Lawyers are still unable to reach the parents of 611 children who had been split from their families by US border officials between 2017 and 2018, according to a Wednesday court filing.

In 2018, the Trump administration announced the so-called "zero tolerance" policy, in which the Justice Department criminally prosecuted every adult accused of illegally crossing the border. Doing so resulted in the separation of families, including those with infants, some only a few months old, because children can't be kept in federal jail with their parents.

This week, Trump visited his signature border wall on the US-Mexico border, bookending his administration's focus on immigration. During a brief speech near the wall, Trump listed off a series of those policies, citing them as accomplishments and calling them "historic." He did not mention family separation.

But "zero tolerance" policy has come to encapsulate the lengths the Trump administration is willing to go to in order to deter migrants from coming to the US, regardless of their circumstances, and the disarray that ensues when agencies are unprepared.
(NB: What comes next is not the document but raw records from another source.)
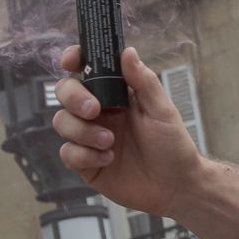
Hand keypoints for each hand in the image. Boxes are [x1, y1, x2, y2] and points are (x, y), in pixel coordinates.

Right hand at [49, 45, 202, 217]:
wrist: (176, 187)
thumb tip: (127, 51)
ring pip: (62, 122)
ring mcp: (89, 137)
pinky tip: (109, 159)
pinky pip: (67, 153)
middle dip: (74, 98)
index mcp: (115, 95)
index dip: (73, 60)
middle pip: (65, 93)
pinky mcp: (85, 163)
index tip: (70, 62)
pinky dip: (85, 155)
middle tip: (94, 109)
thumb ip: (143, 82)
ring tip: (110, 142)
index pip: (86, 70)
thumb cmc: (173, 146)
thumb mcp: (162, 111)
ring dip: (83, 131)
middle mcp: (98, 113)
One draft talking point prepared for Sessions ahead of a May 2018 White House meeting read: "An illegal alien should not get a free pass just because he or she crosses the border illegally with a child." The talking points also cited an initiative that led to the separation of approximately 280 families, saying that it "worked," even though it had generated concerns from prosecutors, judges and officials.

More than 5,000 families had already been separated at the US-Mexico border between 2017, when a pilot initiative kicked off, and 2018, when the policy was announced, according to the American Civil Liberties Union.

This story is breaking and will be updated.